**Exercise directions**
Take the listing below and write it out again exactly, skipping any picture that it holds.

**Extracted information**
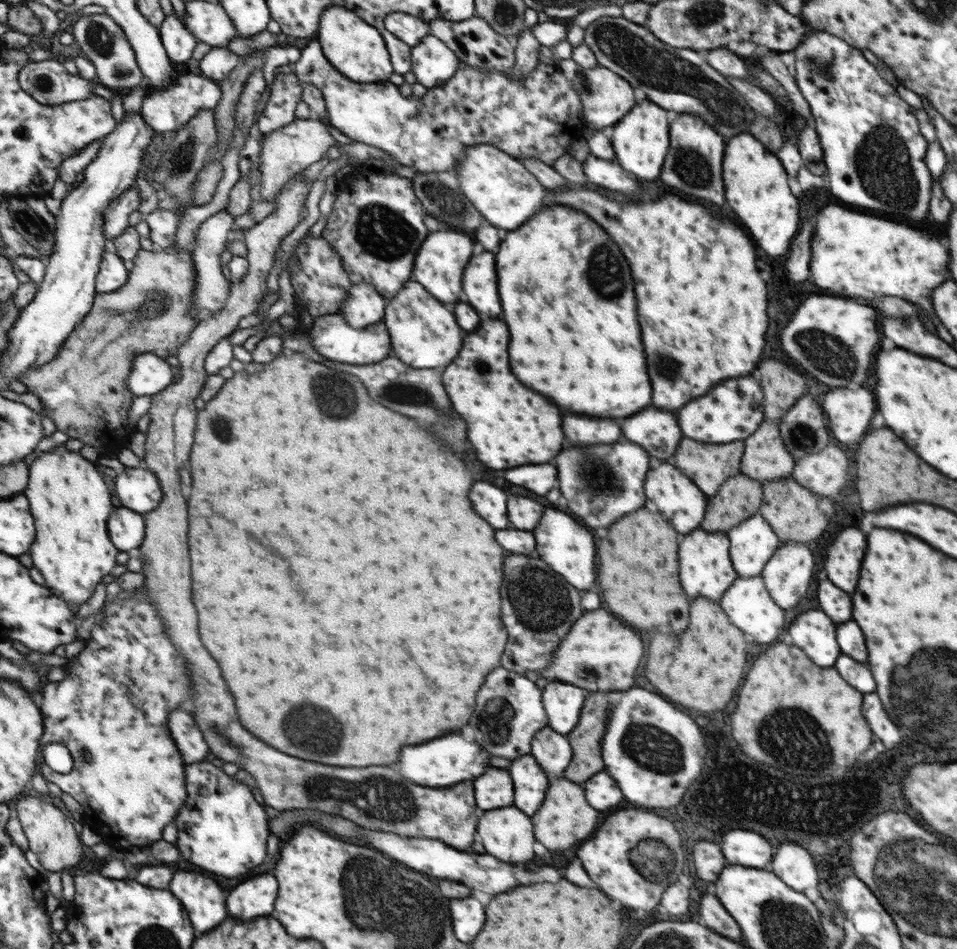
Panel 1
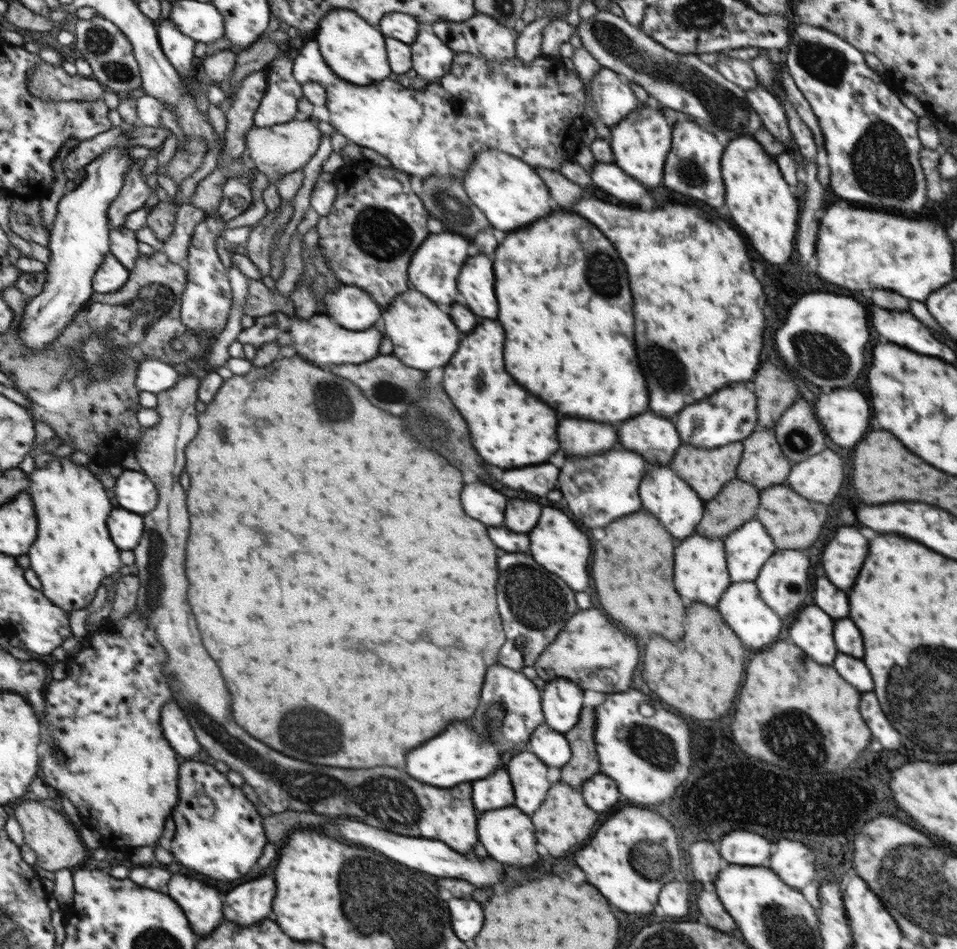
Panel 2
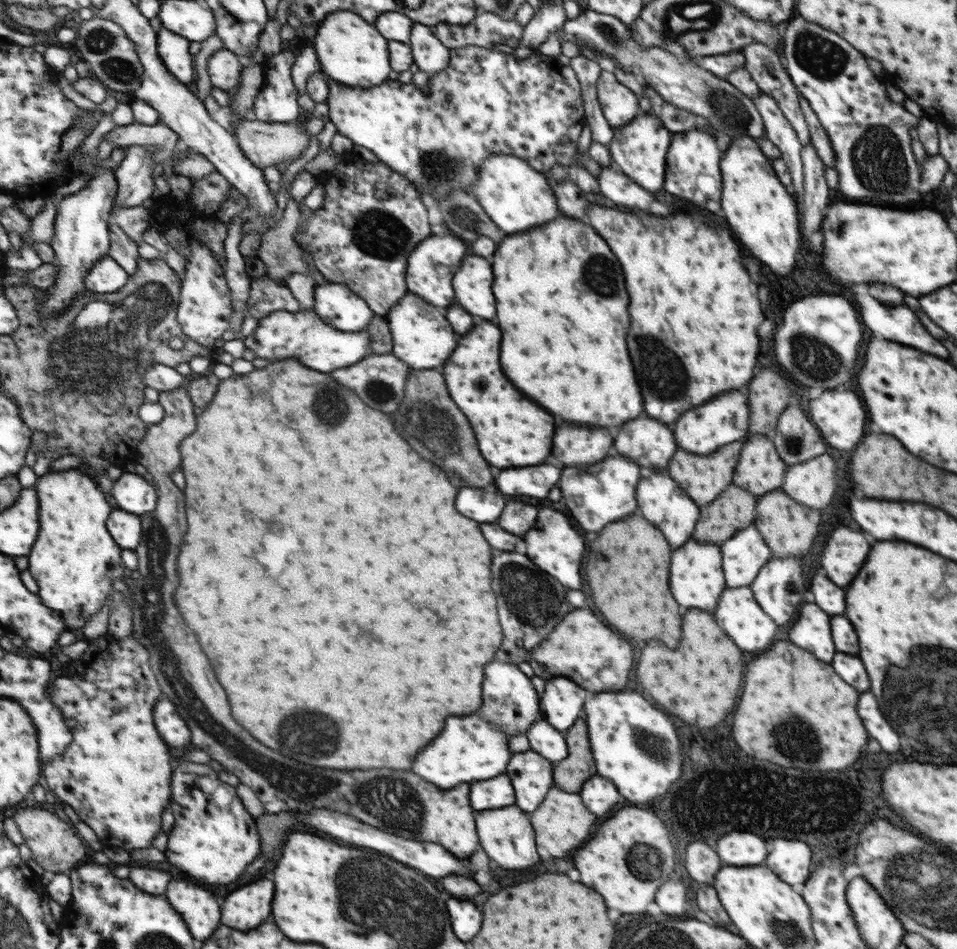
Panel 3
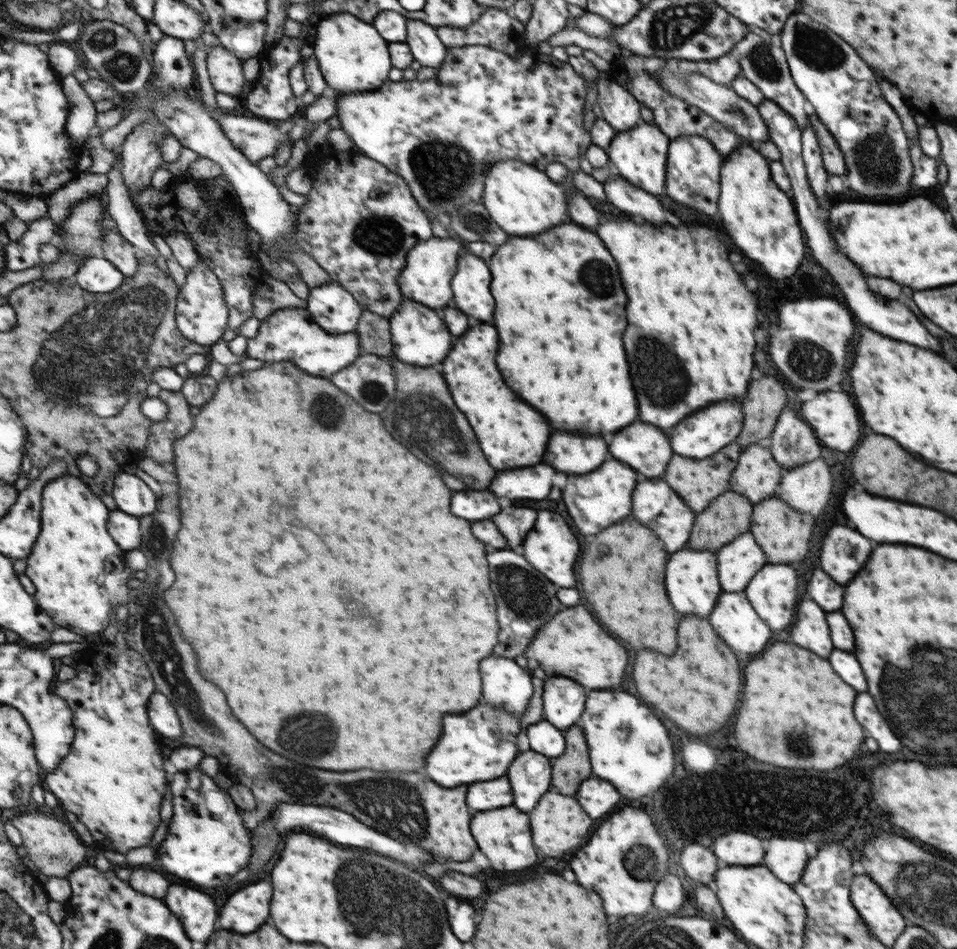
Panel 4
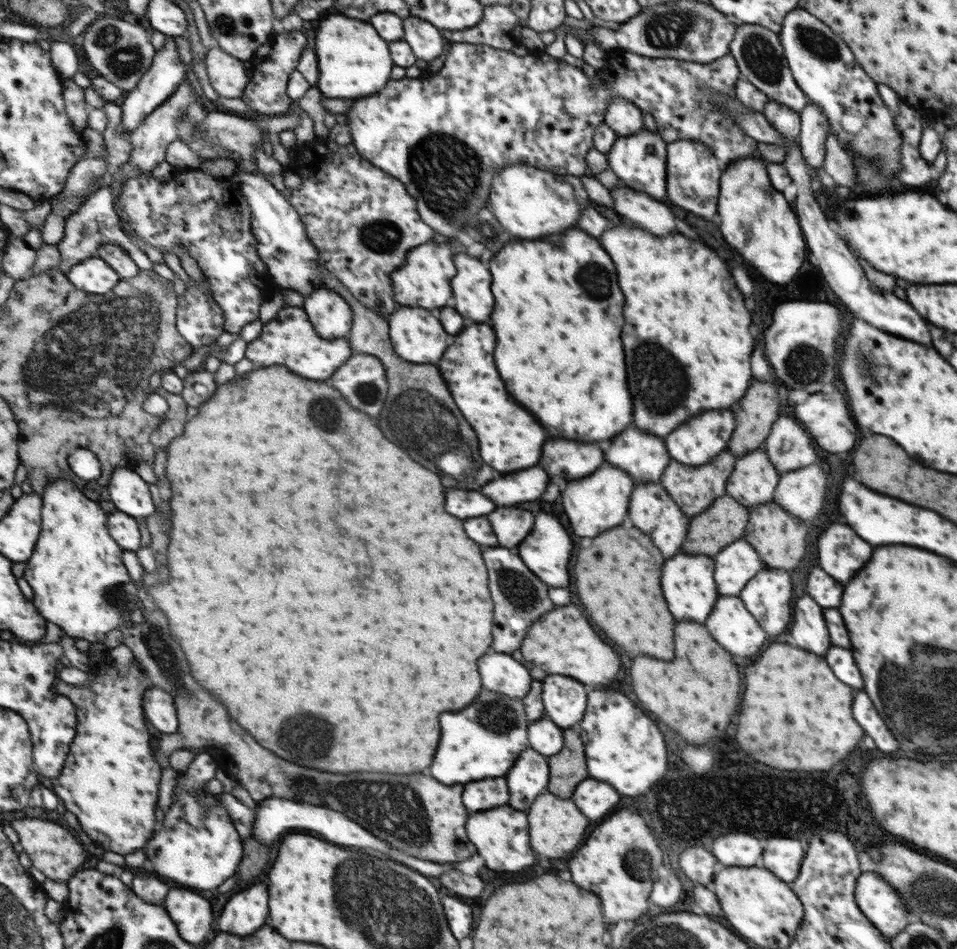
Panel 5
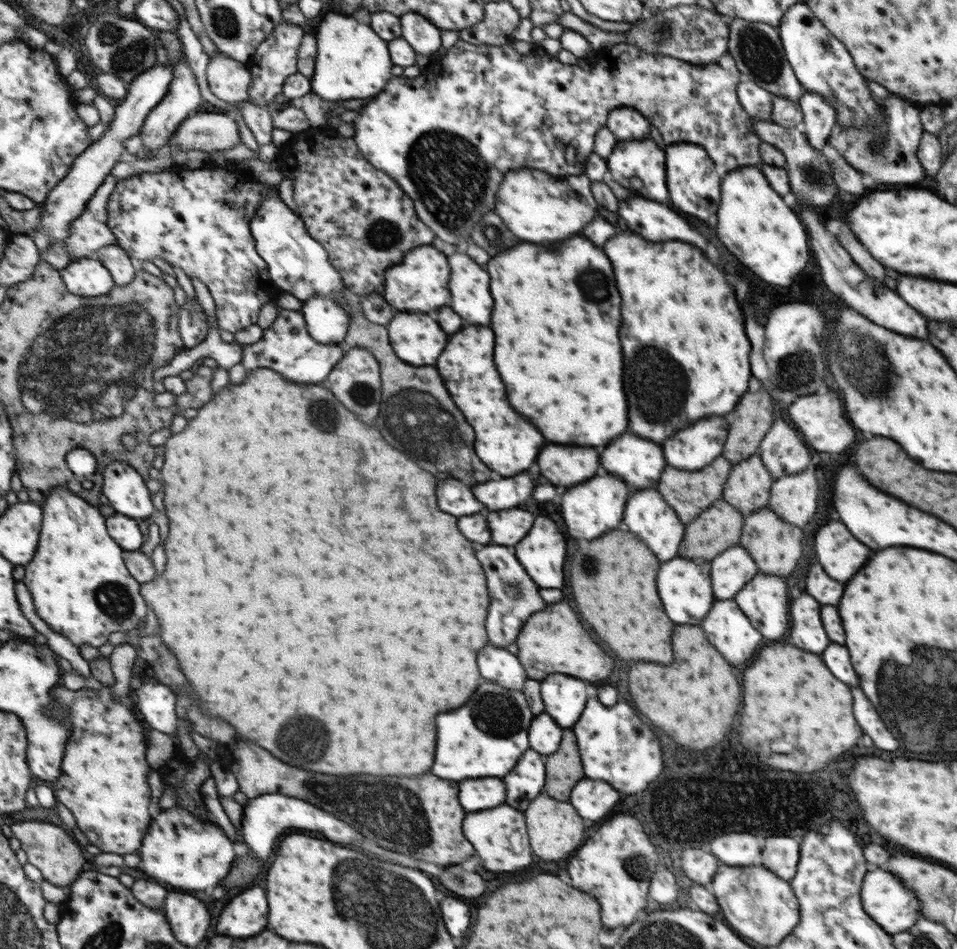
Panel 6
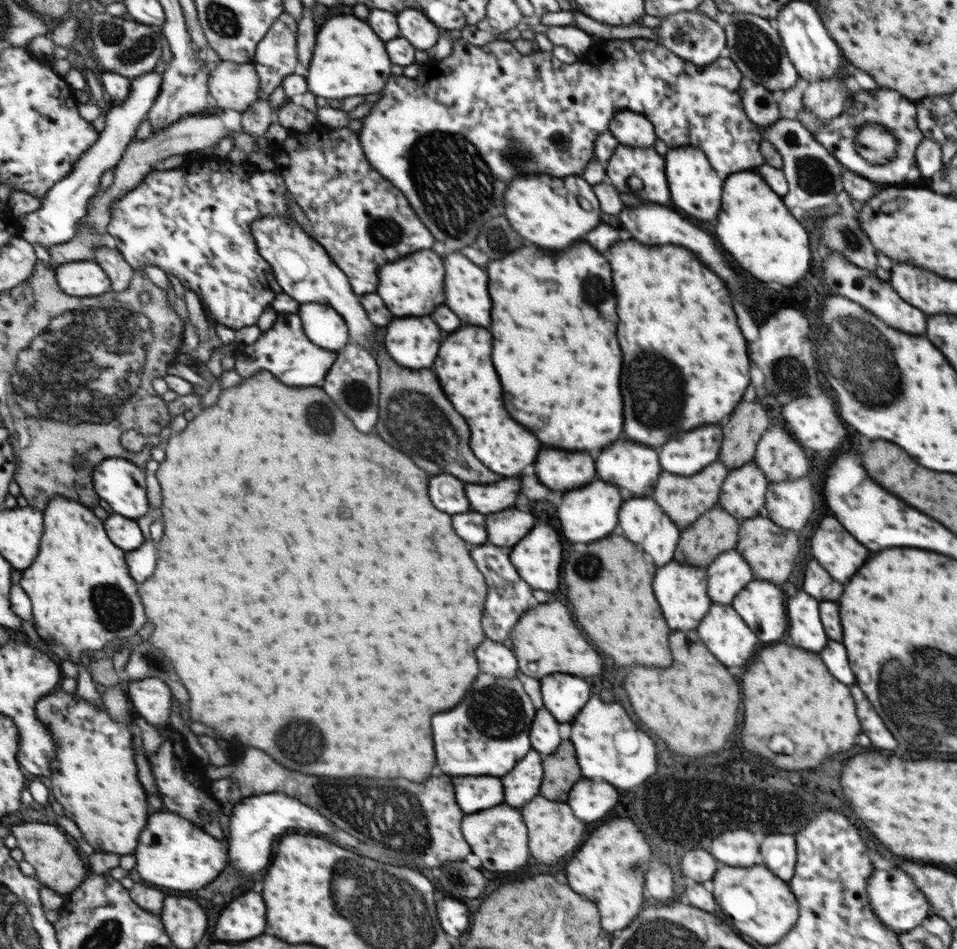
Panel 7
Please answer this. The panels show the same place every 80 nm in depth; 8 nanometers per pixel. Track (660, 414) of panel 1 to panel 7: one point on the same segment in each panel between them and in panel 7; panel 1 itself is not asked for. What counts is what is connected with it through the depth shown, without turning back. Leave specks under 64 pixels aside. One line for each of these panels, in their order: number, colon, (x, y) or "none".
2: (653, 437)
3: (649, 443)
4: (646, 450)
5: (642, 456)
6: (638, 462)
7: (633, 468)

**The answer**
Panel 1
Panel 2
Panel 3
Panel 4
Panel 5
Panel 6
Panel 7
Please answer this. The panels show the same place every 80 nm in depth; 8 nanometers per pixel. Track (660, 414) of panel 1 to panel 7: one point on the same segment in each panel between them and in panel 7; panel 1 itself is not asked for. What counts is what is connected with it through the depth shown, without turning back. Leave specks under 64 pixels aside. One line for each of these panels, in their order: number, colon, (x, y) or "none".
2: (653, 437)
3: (649, 443)
4: (646, 450)
5: (642, 456)
6: (638, 462)
7: (633, 468)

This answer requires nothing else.